AL = Average likes per day:
100 in 3 days = 33.33 is high so multiply by 3 to bring the weight up to 100 in this case.
AD = Average dislikes per day:
10,000 seems an extreme value here - would agree with Jim Mischel's point that dislikes may be more significant than likes so am initially going with a negative scale factor of twice the size of the "likes" scale factor.
This gives the following results (see SQL Fiddle Demo):
ID TITLE SCORE
-----------------------------
3 Epic Fail 60.8
2 Silly Dog 4.166866
1 Funny Cat 1.396528
5 Trololool -1.666766
4 Duck Song -14950
[Am deliberately keeping this simple to present the idea of a starting point - but with real data you might find linear scaling isn't sufficient - in which case you could consider bandings or logarithmic scaling.]
Every video have:
likes
dislikes
views
upload_date
So we can deduct the following parameters from them:
like_rate = likes/views
dislike_rate = likes/views
view_rate = views/number_of_website_users
video_age = count_days(upload_date, today)
avg_views = views/upload_age
avg_likes = likes/upload_age
avg_dislikes = dislikes/upload_age
Before we can set the formula to be used, we need to specify how different videos popularity should work like, one way is to explain in points the property of a popular video:
A popular video is a recent one in most cases
The older a video gets, the higher avg_views it requires to become popular
A video with a like_rate over like_rate_threshold or a dislike_rate over dislike_rate_threshold, can compete by the difference from its threshold with how old it gets
A high view_rate of a video is a good indicator to suggest that video to a user who have not watched it before
If avg_likes or avg_dislikes make most of avg_views, the video is considered active in the meantime, in case of active videos we don't really need to check how old it's
Conclusion: I don't have a formula, but one can be constructed by converting one unit into another's axis, like cutting a video age by days based on a calculation made using avg_likes, avg_dislikes, and avg_views
Since no one has pointed it out yet (and I'm a bit surprised), I'll do it. The problem with any ranking algorithm we might come up with is that it's based on our point of view. What you're certainly looking for is an algorithm that accomodates the median user point of view.
This is no new idea. Netflix had it some time ago, only they personalized it, basing theirs on individual selections. We are looking - as I said - for the median user best ranking.
So how to achieve it? As others have suggested, you are looking for a function R(L,D,V,U) that returns a real number for the sort key. R() is likely to be quite non-linear.
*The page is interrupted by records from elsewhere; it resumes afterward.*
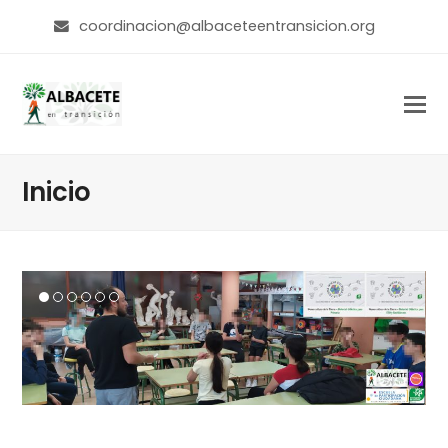
coordinacion@albaceteentransicion.org
Inicio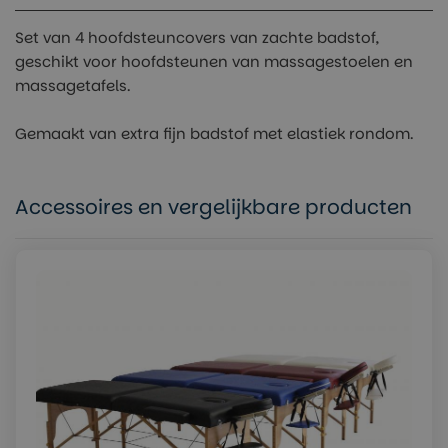
Set van 4 hoofdsteuncovers van zachte badstof,
geschikt voor hoofdsteunen van massagestoelen en
massagetafels.
Gemaakt van extra fijn badstof met elastiek rondom.
Accessoires en vergelijkbare producten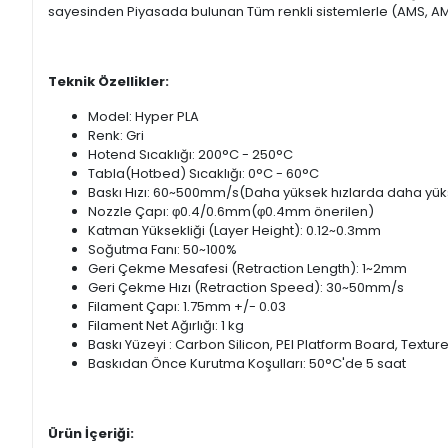
sayesinden Piyasada bulunan Tüm renkli sistemlerle (AMS, AMS 
Teknik Özellikler:
Model: Hyper PLA
Renk: Gri
Hotend Sıcaklığı: 200°C - 250°C
Tabla(Hotbed) Sıcaklığı: 0°C - 60°C
Baskı Hızı: 60~500mm/s(Daha yüksek hızlarda daha yüks
Nozzle Çapı: φ0.4/0.6mm(φ0.4mm önerilen)
Katman Yüksekliği (Layer Height): 0.12~0.3mm
Soğutma Fanı: 50~100%
Geri Çekme Mesafesi (Retraction Length): 1~2mm
Geri Çekme Hızı (Retraction Speed): 30~50mm/s
Filament Çapı: 1.75mm +/- 0.03
Filament Net Ağırlığı: 1 kg
Baskı Yüzeyi : Carbon Silicon, PEI Platform Board, Textur
Baskıdan Önce Kurutma Koşulları: 50°C'de 5 saat
Ürün İçeriği: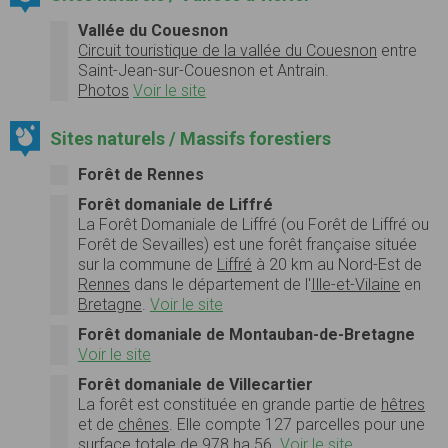
Vallée du Couesnon
Circuit touristique de la vallée du Couesnon
entre
Saint-Jean-sur-Couesnon et Antrain.
Photos
Voir le site
Sites naturels / Massifs forestiers
Forêt de Rennes
Forêt domaniale de Liffré
La
Forêt Domaniale de Liffré
(ou
Forêt de Liffré
ou
Forêt de Sevailles) est une forêt française située
sur la commune de
Liffré
à 20 km au Nord-Est de
Rennes
dans le département de l'
Ille-et-Vilaine
en
Bretagne
.
Voir le site
Forêt domaniale de Montauban-de-Bretagne
Voir le site
Forêt domaniale de Villecartier
La forêt est constituée en grande partie de
hêtres
et de
chênes
. Elle compte 127 parcelles pour une
surface totale de 978 ha 56.
Voir le site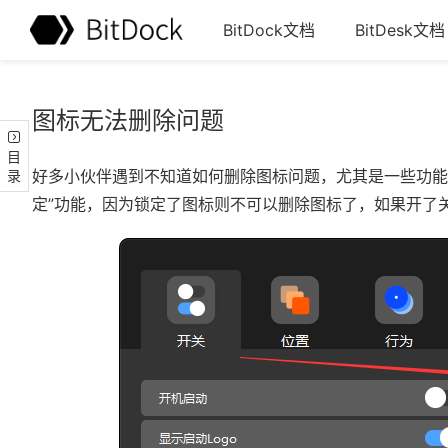
BitDock文档
BitDesk文档
图标无法删除问题
目录
好多小伙伴遇到不知道如何删除图标问题，尤其是一些功能
定”功能，因为锁定了图标则不可以删除图标了，如果开了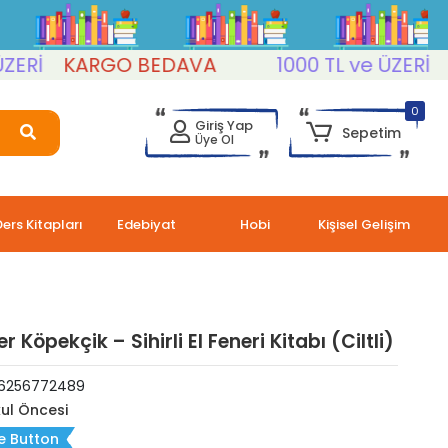
İ
KARGO BEDAVA
1000 TL ve ÜZERİ
KA
0
Giriş Yap
Sepetim
Üye Ol
Ders Kitapları
Edebiyat
Hobi
Kişisel Gelişim
er Köpekçik – Sihirli El Feneri Kitabı (Ciltli)
6256772489
ul Öncesi
e Button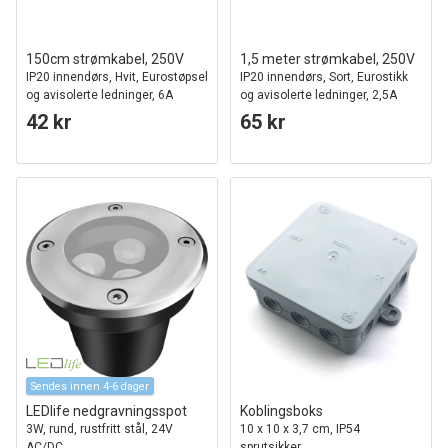
150cm strømkabel, 250V
1,5 meter strømkabel, 250V
IP20 innendørs, Hvit, Eurostøpsel
IP20 innendørs, Sort, Eurostikk
og avisolerte ledninger, 6A
og avisolerte ledninger, 2,5A
42 kr
65 kr
Sendes innen 4-6 dager
LEDlife nedgravningsspot
Koblingsboks
3W, rund, rustfritt stål, 24V
10 x 10 x 3,7 cm, IP54
AC/DC
sprutsikker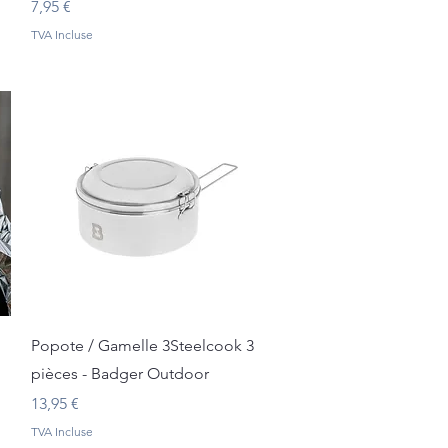
Prix
7,95 €
TVA Incluse
Aperçu rapide
Popote / Gamelle 3Steelcook 3
pièces - Badger Outdoor
Prix
13,95 €
TVA Incluse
This is a classical machine learning problem. The "training data" consists of user selections. When a user selects a movie, it's a statement about the goodness of the ranking: selecting a high-ranked one is a vote of confidence. A low-ranked selection is a rebuke. Function R() should revise itself accordingly. Initially, the current ranking system can be used to train the system to mirror its selections. From there it will adapt to user feedback.
There are several schemes and a huge research literature on machine learning for problems like this: regression modeling, neural networks, representation learning, etc. See for example the Wikipedia page for some pointers.
I could suggest some schemes, but won't unless there is interest in this approach. Say "yes" in comments if this is true.
Implementation will be non-trivial - certainly more than just tweaking your SELECT statement. But on the plus side you'll be able to claim your customers are getting what they're asking for in very good conscience!